Problem to work on: Could you copy word for word the lines of the records, starting at the one containing "genus: Jacobaea" and ending at the one containing "genus: Yucca", with the pictures left out?

Input records:

------------------------------------------------

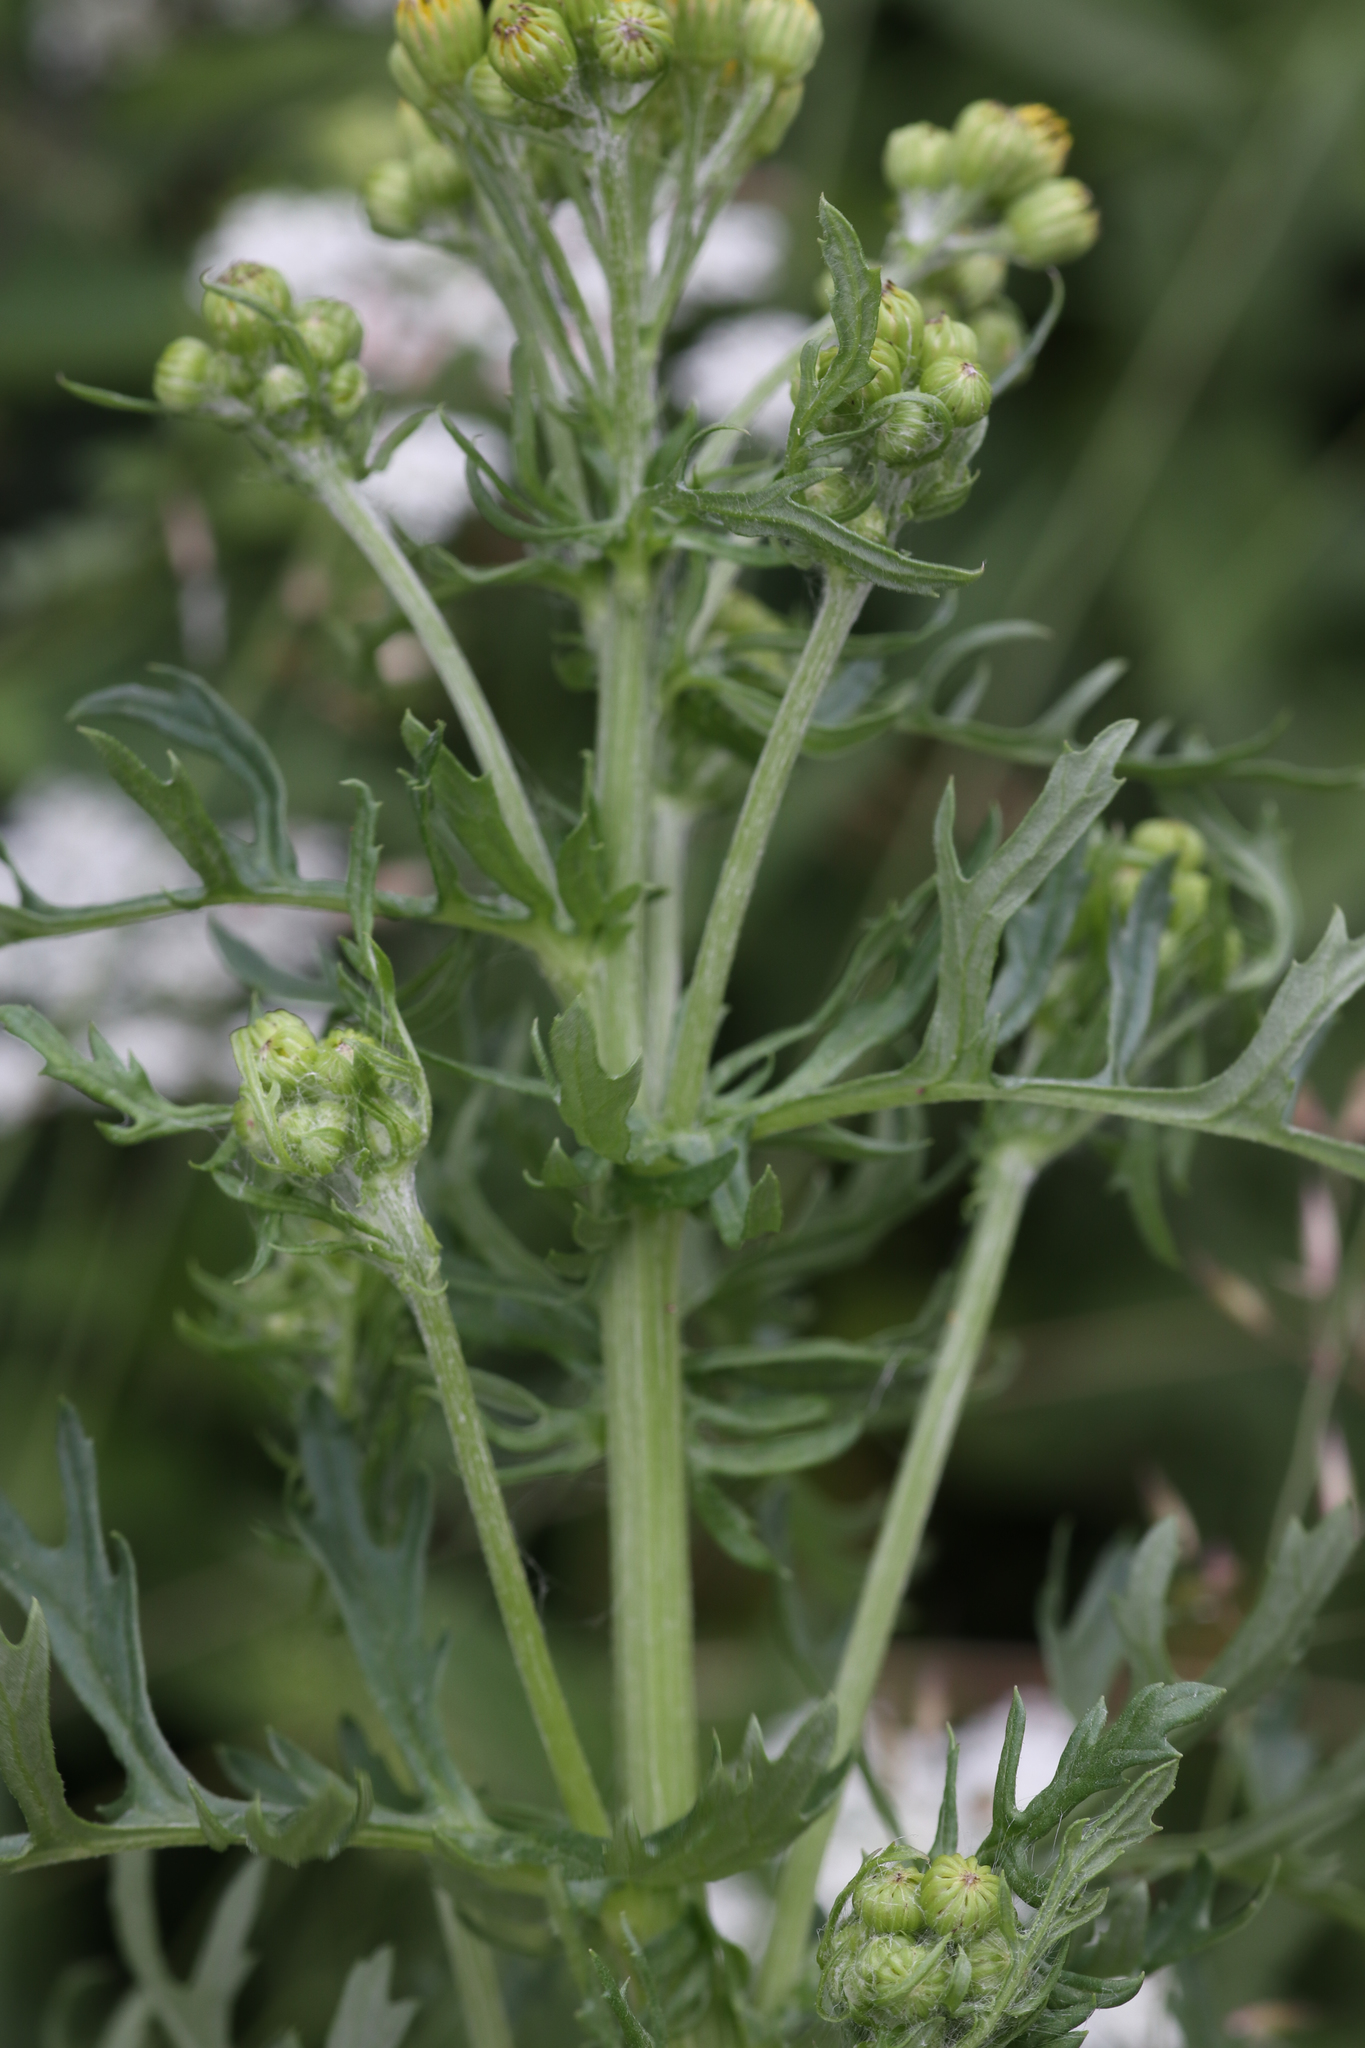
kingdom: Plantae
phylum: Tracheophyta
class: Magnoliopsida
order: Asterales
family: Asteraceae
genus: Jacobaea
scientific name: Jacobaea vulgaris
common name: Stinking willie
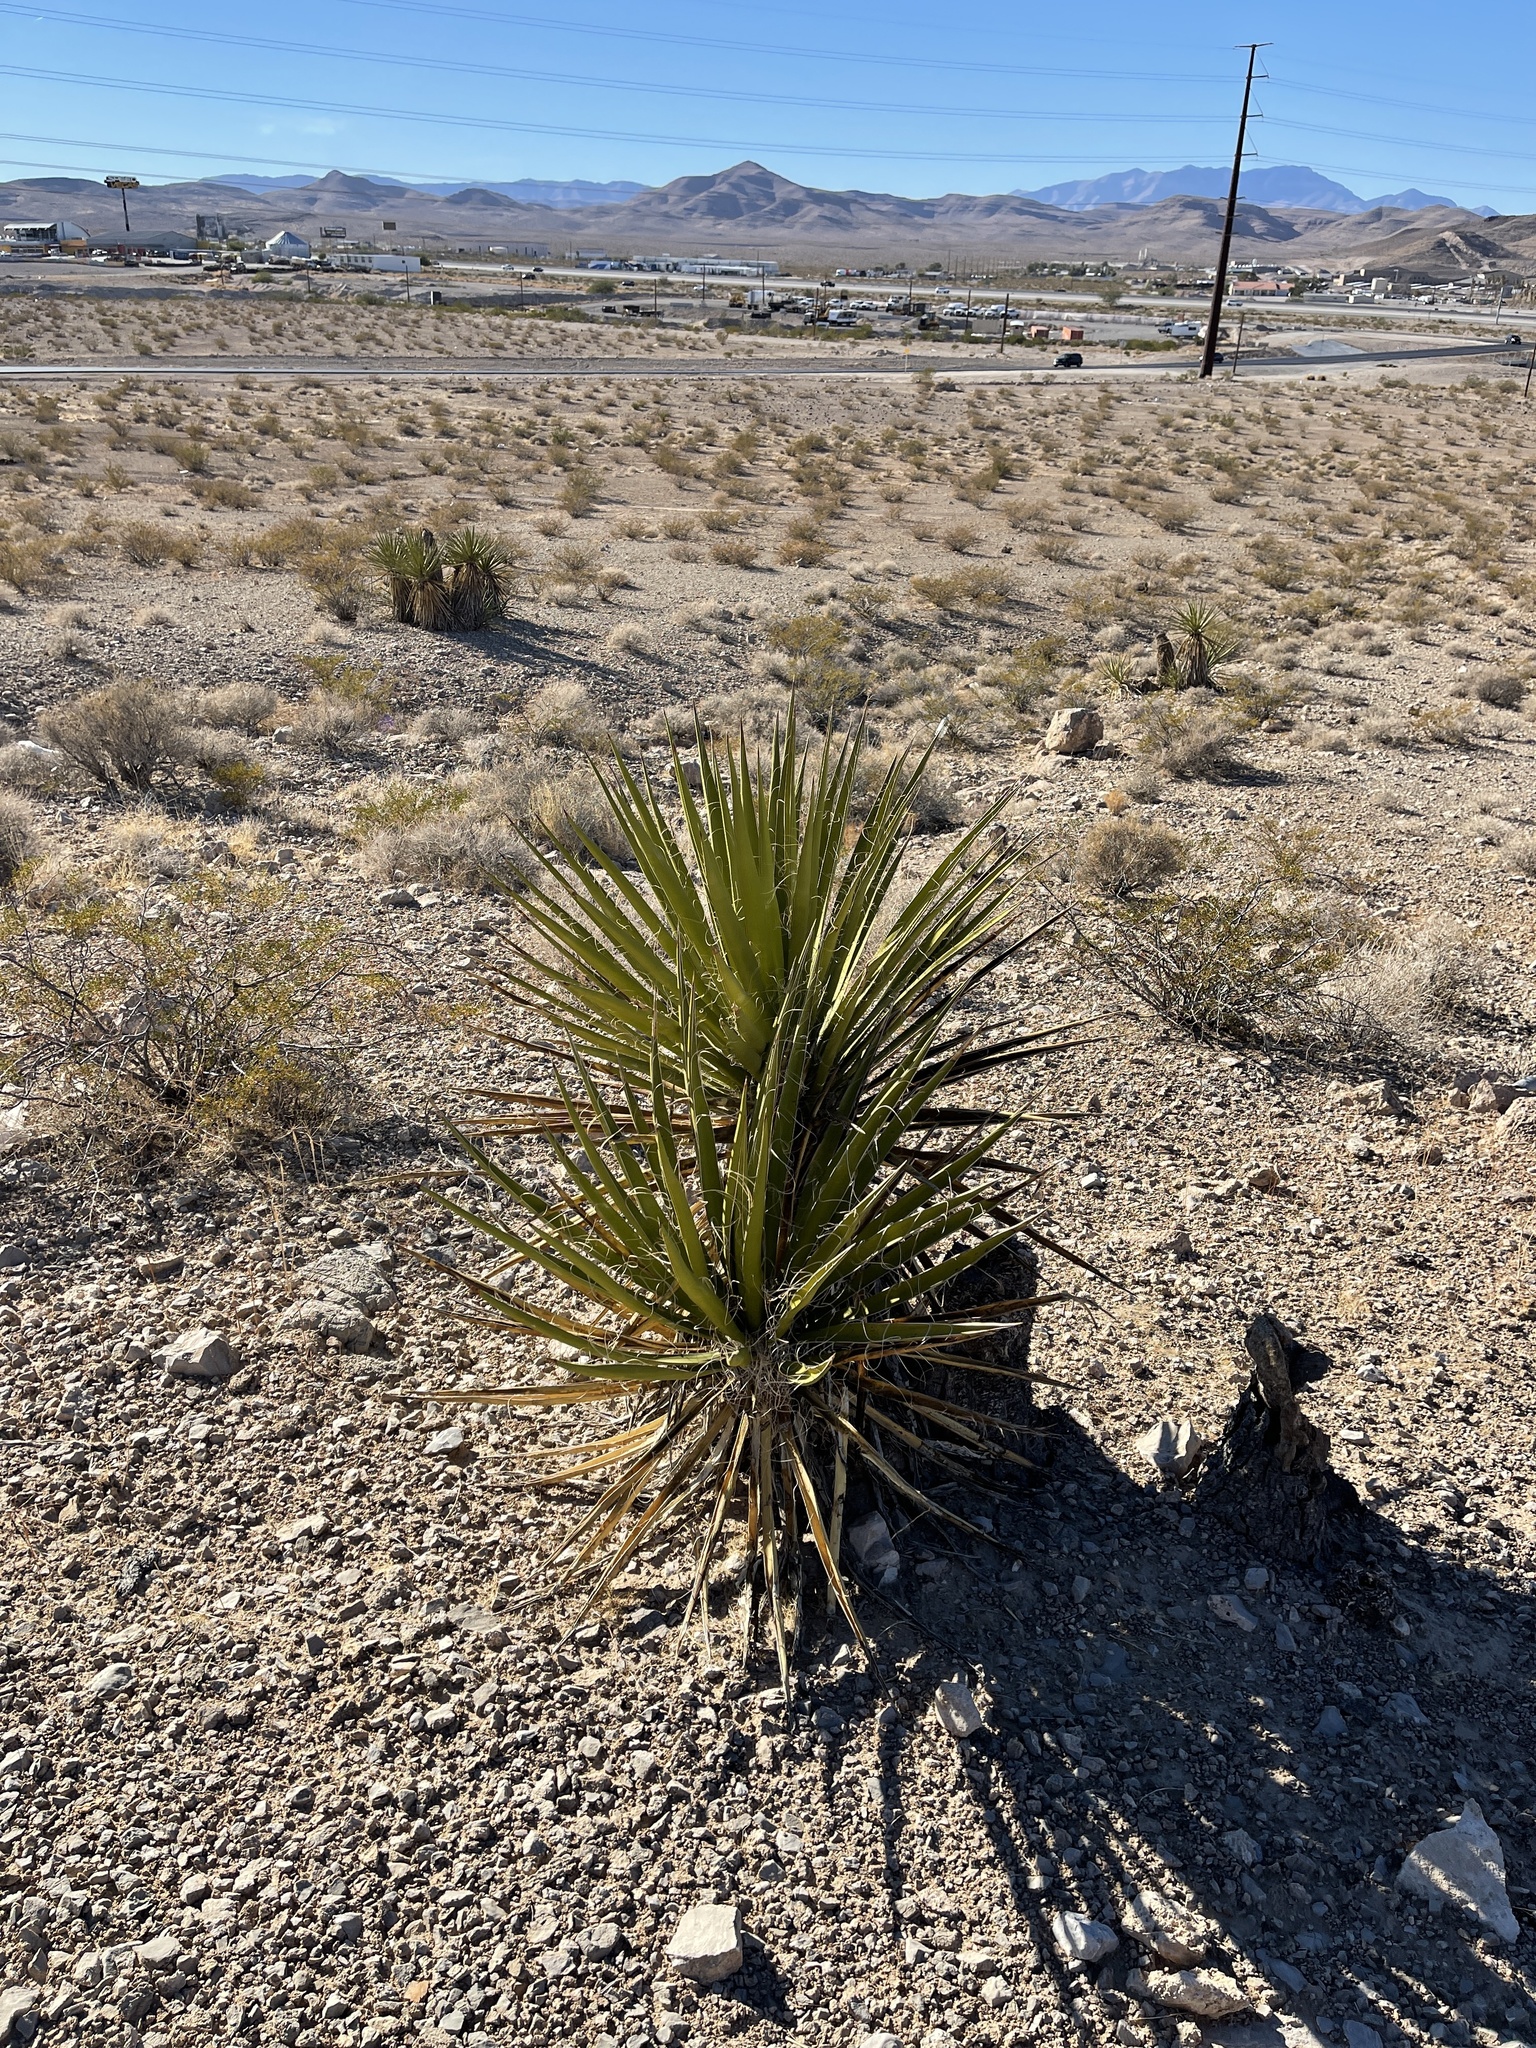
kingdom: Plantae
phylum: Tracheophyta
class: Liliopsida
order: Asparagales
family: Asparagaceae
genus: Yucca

------------------------------------------------

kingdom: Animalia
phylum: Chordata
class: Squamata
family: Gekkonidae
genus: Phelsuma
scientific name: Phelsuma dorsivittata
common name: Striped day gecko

------------------------------------------------

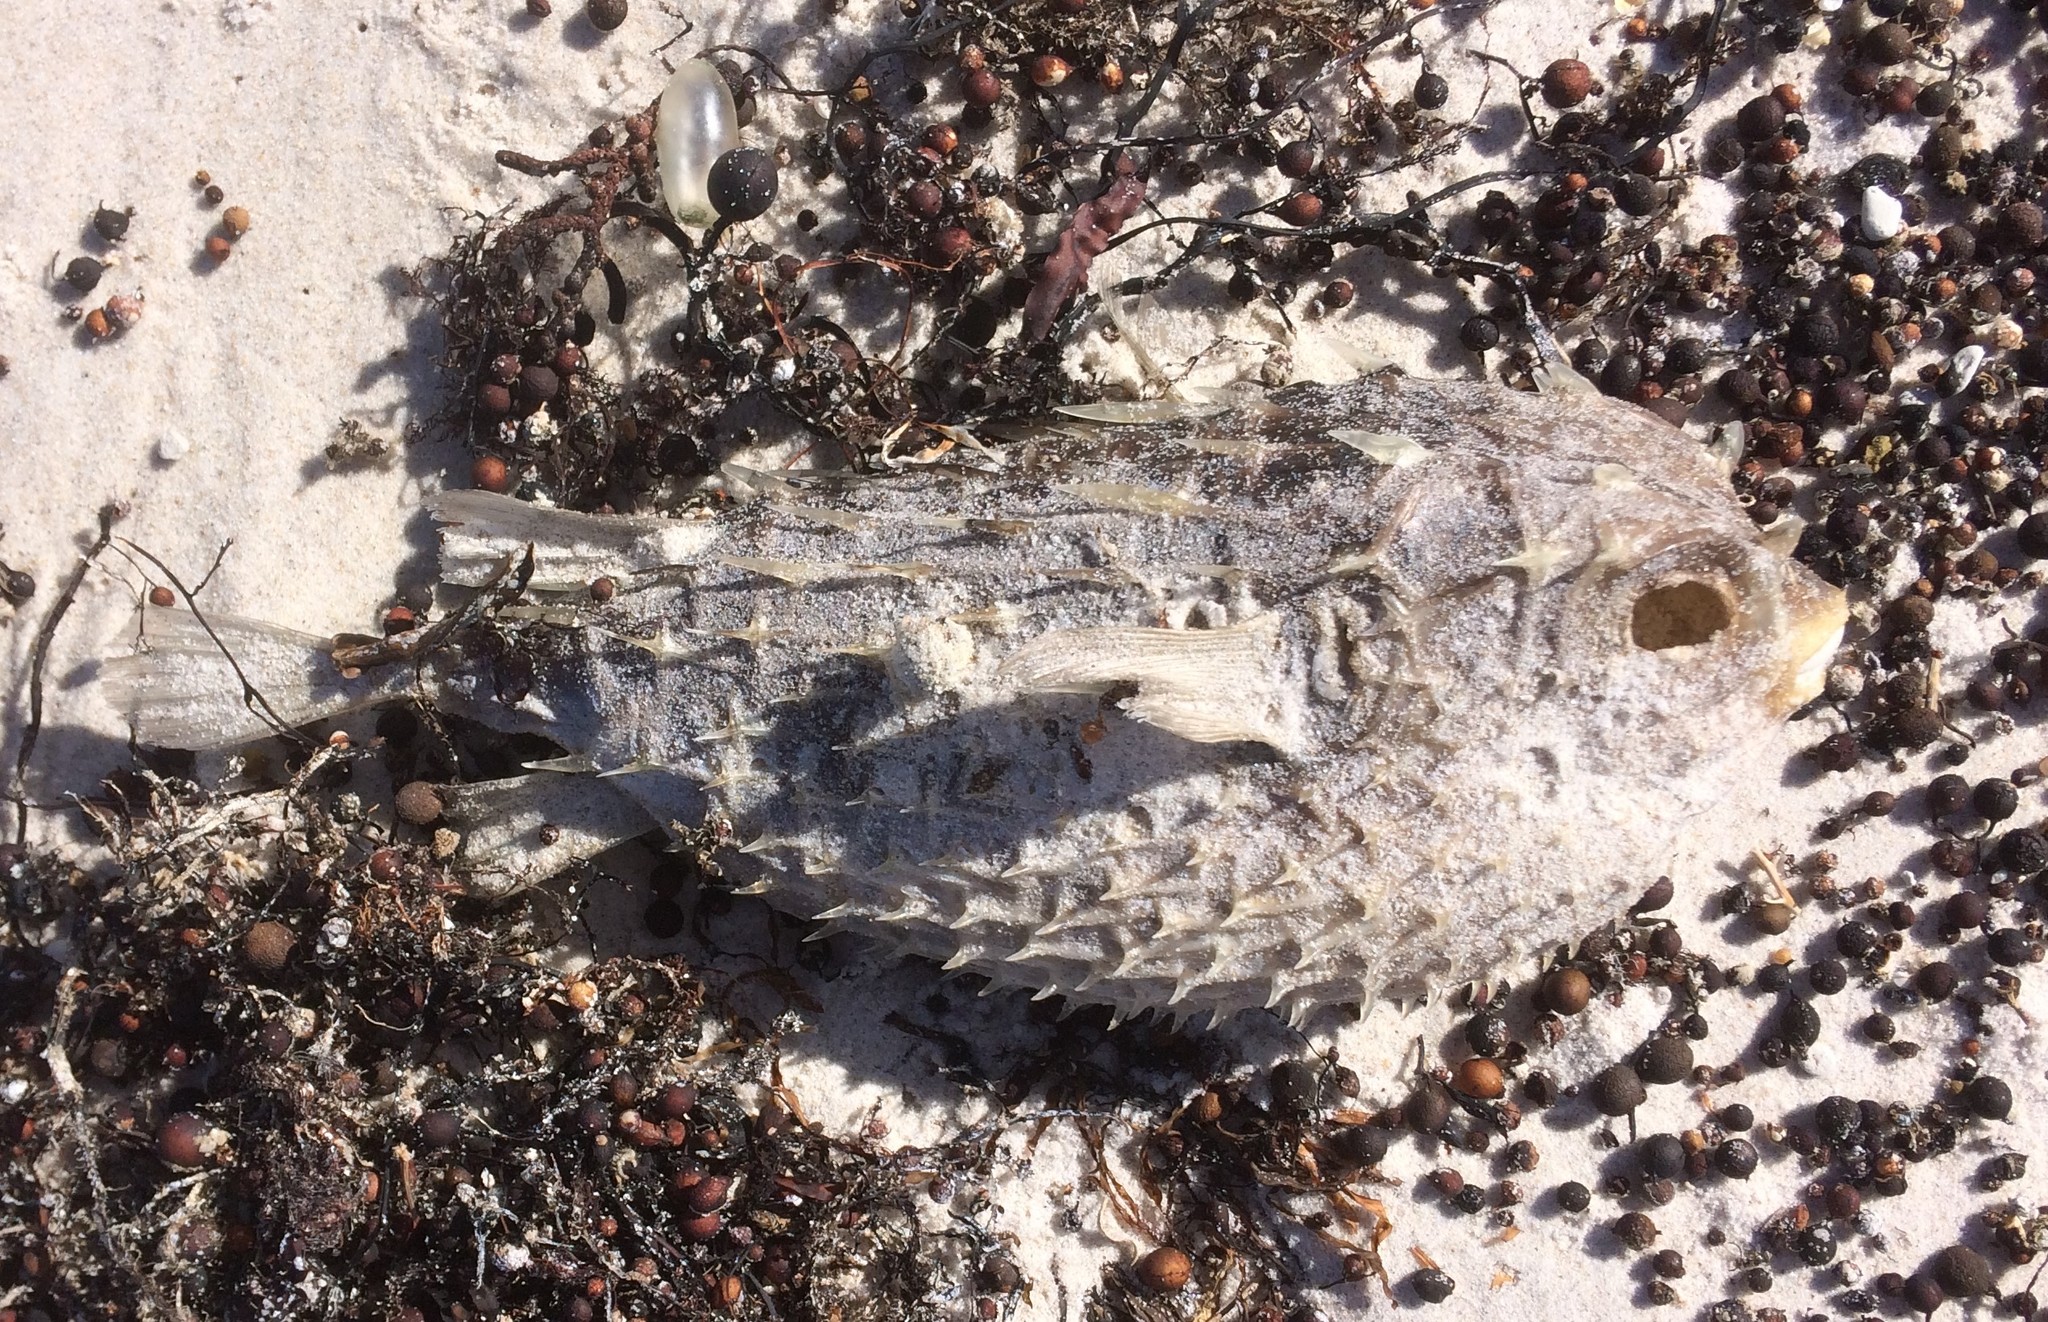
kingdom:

------------------------------------------------

Result:
genus: Jacobaea
scientific name: Jacobaea vulgaris
common name: Stinking willie
kingdom: Plantae
phylum: Tracheophyta
class: Liliopsida
order: Asparagales
family: Asparagaceae
genus: Yucca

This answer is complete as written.